For many years I had been aware of all the “signs” and “messages” in my life and relationship. I taught these concepts but pushed my own significant emotional material into an invisible container hoping that the other attributes of my life would over-ride the issues. Hmmm! How wrong I was!  I was completely vulnerable to the emotional effects of one traumatic incident – I will name it uninvited change. One day; ill-prepared, an incident best described as “the straw that broke the camel’s back” suddenly appeared. My  invisible, shadowy “container” suddenly flowed over manifesting as a overpowering downward force that this time, I could not control or hold back – a experience to which I had no immunity. The power of my own emotions and my vulnerability to experience sudden loss and grief shocked me.  I was also shocked by the absolute authority that my emotions had over both my body and rational mind and my utter lack of control to do anything about it. Intellectually I understood this; but to experience it was a different issue.

 Like many issues in life one never knows grief or loss until one experiences it at that raw primal level. My trigger for this event was a deeply personal one. My partner and husband of twenty- three years had suddenly left the family.  It is no coincidence that my uterus totally prolapsed. A great metaphor for the bottom falling out of my life! This was a direct demonstration of the power of emotions.
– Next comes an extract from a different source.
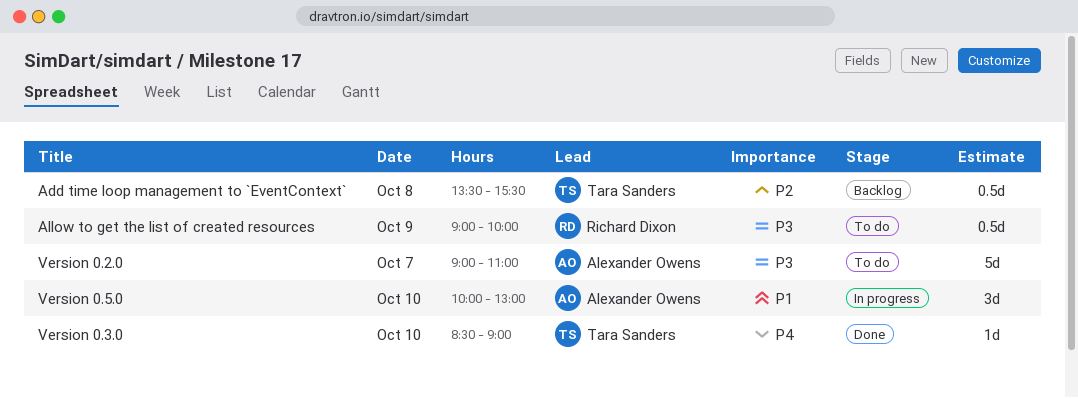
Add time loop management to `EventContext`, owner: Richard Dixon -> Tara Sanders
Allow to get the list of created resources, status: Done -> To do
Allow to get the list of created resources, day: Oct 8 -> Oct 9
I had birthed four children, was exceptionally fit and had been told that my pelvic floor was in good condition. My surgeon described my condition as an “emotional prolapse”; he had seen it before! But, it did not end there. Following the subsequent hysterectomy and repair, my rectum and lower bowel became paralysed and did not function again.  Reactions to this whole scenario by friends and colleagues were also interesting. New age friends as expected all talked of karma, causes and astrology as if this occurred because I hadn’t paid taxes in a past life! The more conservative did not know how to handle it and so went into silence and denial but a wise mentor said something helpful and simple to me. She said “Bad things happen to good people you know. Just because we do all these things to promote our health doesn’t mean we are immune to the effects of life!”

 I began to realize at first hand, the loneliness and isolation that can come with a diagnosis and as well, how people’s fear of emotional material caused them to react in surprisingly different ways around me. Their discomfort was palpable. Patients are happy to discuss diet, supplements and stress management – but so many shy away from the power of discussing the truths of their own emotions. I have seen people die rather than disclose a secret or a traumatic event that severely impacted their life. Sometimes family members come to me identifying a place on the patient’s life time-line where they witnessed the impact of an event that changed the way that person could “be” in the world.